## TEXTO FORNECIDO
===

A modernização do transporte ferroviário de Cuba

31/12/2021 13:00

Por: Profº Dr. Nelson Fernandes Felipe Jr (UNILA)

 

Em 1837, Cuba foi o sétimo país do mundo e o primeiro da América Latina e Caribe a possuir o transporte ferroviário. Todavia, nos últimos trinta anos, houve uma precarização do serviço, principalmente porque desde a década de 1970 Cuba não recebia mais trens e locomotivas para operarem no sistema. A União Soviética enviou, nos anos de 1960 e 1970, algumas composições novas e, sobretudo, trens usados para serem utilizados no país caribenho. As ferrovias cubanas, desde os anos de 1990, são prejudicadas pela falta de manutenção e escassez de equipamentos modernos, como resultado da dissolução da União Soviética, da dificuldade de estabelecimento de novas parcerias tecnológicas e do embargo econômico/comercial dos Estados Unidos (SPUTNIK; vermelho, 2019).

===

## AMOSTRA DE DADOS
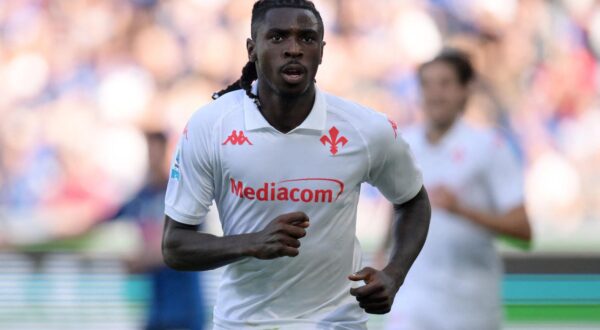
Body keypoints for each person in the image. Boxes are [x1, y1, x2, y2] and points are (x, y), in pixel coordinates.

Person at [161, 1, 431, 329]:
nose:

===

## SUAS TAREFAS
a) Segundo o texto sobre as ferrovias cubanas, quais fatores explicam por que as ferrovias do país são prejudicadas desde os anos de 1990? Liste todos.
b) Por favor, prossiga com o texto sobre as ferrovias cubanas a partir da última frase apresentada.
As linhas formam um material à parte, sem relação com o texto sobre as ferrovias cubanas.

## RESPOSTAS POR TAREFA
a)
- A dissolução da União Soviética
- A dificuldade de estabelecimento de novas parcerias tecnológicas
- O embargo econômico/comercial dos Estados Unidos

b)
Para mudar esse cenário, o governo cubano criou o Programa de Recuperação e Desenvolvimento do Meio de Transporte Ferroviário, que se estenderá até 2028. Como consequência desse projeto, a Russian Railways – empresa que controla as estradas de ferro na Rússia – firmou um contrato de US$ 1,98 bilhão com a União de Ferrovias de Cuba. A estatal russa será responsável por promover a ampliação e modernização da infraestrutura ferroviária no território cubano, com o objetivo de incrementar a circulação de passageiros e produtos e fomentar o desenvolvimento econômico. O projeto e o contrato firmado entre os países estabelecem que pouco mais de mil quilômetros de ferrovias serão modernizadas, além da criação de um centro de controle para gerenciar o tráfego ferroviário (SPUTNIK; vermelho, 2019).

Essas melhorias permitirão aumentar a segurança no transporte, elevar a velocidade, ampliar a abrangência espacial da rede ferroviária e otimizar o funcionamento do sistema (fluxos, horários, identificação e redução de erros de operação etc.). Outrossim, em 2019 e 2020, Cuba recebeu 160 novos vagões fabricados na China que estão em circulação para atender a demanda por transporte no país, especialmente na capital Havana, e essa frota será ampliada nos próximos anos (ALEKSÁNDROVA, 2019, 2020).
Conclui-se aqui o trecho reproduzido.